━━━━━ Data extract

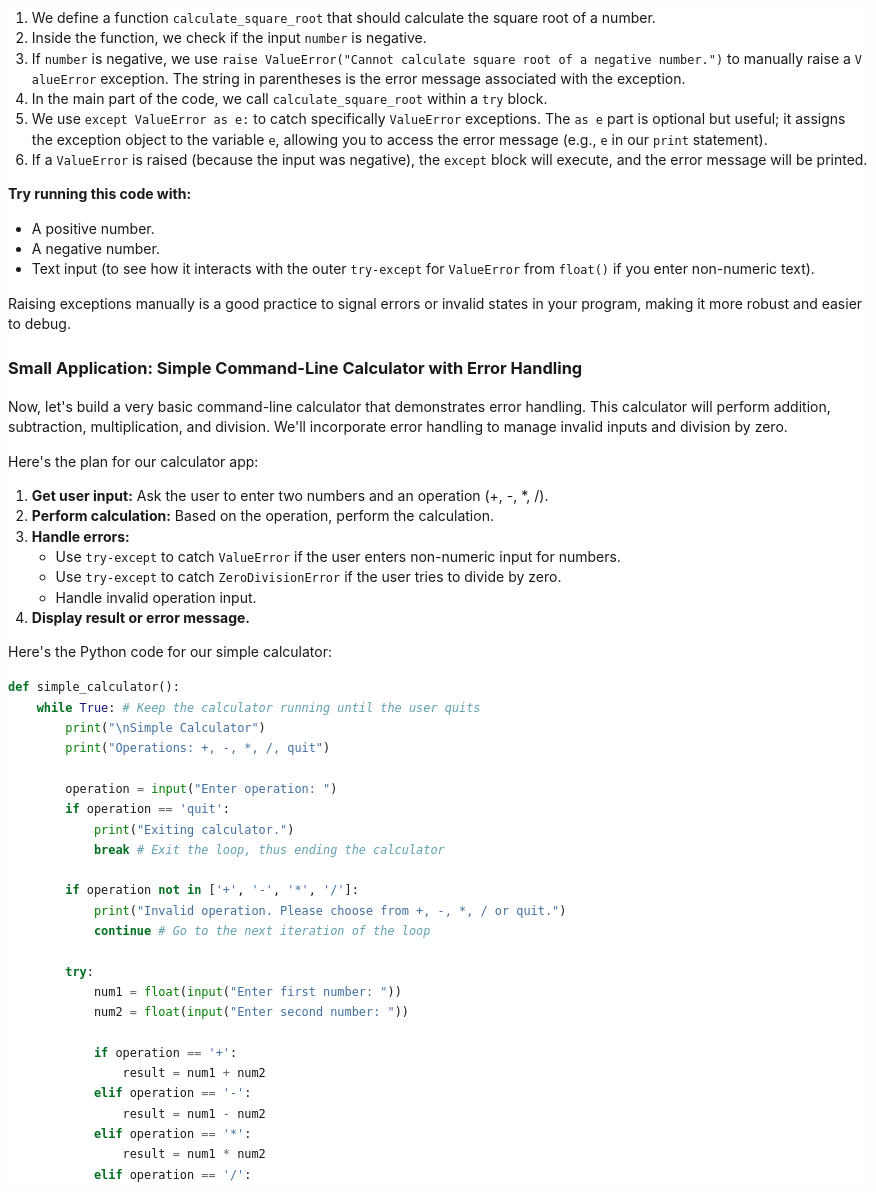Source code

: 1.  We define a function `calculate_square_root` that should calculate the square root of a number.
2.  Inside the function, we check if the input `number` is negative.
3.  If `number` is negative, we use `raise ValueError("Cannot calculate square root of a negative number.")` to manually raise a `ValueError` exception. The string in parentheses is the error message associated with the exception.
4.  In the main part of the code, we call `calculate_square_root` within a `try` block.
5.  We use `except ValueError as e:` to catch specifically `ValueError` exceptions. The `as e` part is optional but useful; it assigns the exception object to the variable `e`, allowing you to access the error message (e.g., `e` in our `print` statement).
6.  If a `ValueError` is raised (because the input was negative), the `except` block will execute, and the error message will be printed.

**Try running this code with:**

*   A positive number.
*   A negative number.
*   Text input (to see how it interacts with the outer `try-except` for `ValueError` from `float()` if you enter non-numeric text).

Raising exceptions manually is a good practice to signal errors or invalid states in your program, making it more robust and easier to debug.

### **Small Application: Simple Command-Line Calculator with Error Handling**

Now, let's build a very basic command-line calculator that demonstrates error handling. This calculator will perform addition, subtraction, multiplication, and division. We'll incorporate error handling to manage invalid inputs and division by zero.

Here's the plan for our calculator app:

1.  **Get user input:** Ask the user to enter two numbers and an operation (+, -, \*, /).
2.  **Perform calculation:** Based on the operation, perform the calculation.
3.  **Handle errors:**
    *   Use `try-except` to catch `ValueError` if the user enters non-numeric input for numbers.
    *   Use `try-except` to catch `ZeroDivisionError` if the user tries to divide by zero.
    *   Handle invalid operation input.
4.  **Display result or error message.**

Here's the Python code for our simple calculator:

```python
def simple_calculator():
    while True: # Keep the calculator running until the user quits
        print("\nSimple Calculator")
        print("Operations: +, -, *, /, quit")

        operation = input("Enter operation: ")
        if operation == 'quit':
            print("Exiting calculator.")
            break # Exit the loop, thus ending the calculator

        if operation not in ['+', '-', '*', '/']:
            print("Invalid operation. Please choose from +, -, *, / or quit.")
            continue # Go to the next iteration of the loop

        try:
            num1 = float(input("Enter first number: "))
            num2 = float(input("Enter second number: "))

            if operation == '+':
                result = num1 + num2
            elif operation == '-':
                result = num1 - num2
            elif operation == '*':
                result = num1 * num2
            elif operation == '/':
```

━━━━━━━━━━

_Assigned task_: Please repeat, with no pictures, each line from the start of the records above through the line with "### **Small Application: Simple", inclusive, and only those.

_The completed task_:
Source code

: 1.  We define a function `calculate_square_root` that should calculate the square root of a number.
2.  Inside the function, we check if the input `number` is negative.
3.  If `number` is negative, we use `raise ValueError("Cannot calculate square root of a negative number.")` to manually raise a `ValueError` exception. The string in parentheses is the error message associated with the exception.
4.  In the main part of the code, we call `calculate_square_root` within a `try` block.
5.  We use `except ValueError as e:` to catch specifically `ValueError` exceptions. The `as e` part is optional but useful; it assigns the exception object to the variable `e`, allowing you to access the error message (e.g., `e` in our `print` statement).
6.  If a `ValueError` is raised (because the input was negative), the `except` block will execute, and the error message will be printed.

**Try running this code with:**

*   A positive number.
*   A negative number.
*   Text input (to see how it interacts with the outer `try-except` for `ValueError` from `float()` if you enter non-numeric text).

Raising exceptions manually is a good practice to signal errors or invalid states in your program, making it more robust and easier to debug.

### **Small Application: Simple Command-Line Calculator with Error Handling**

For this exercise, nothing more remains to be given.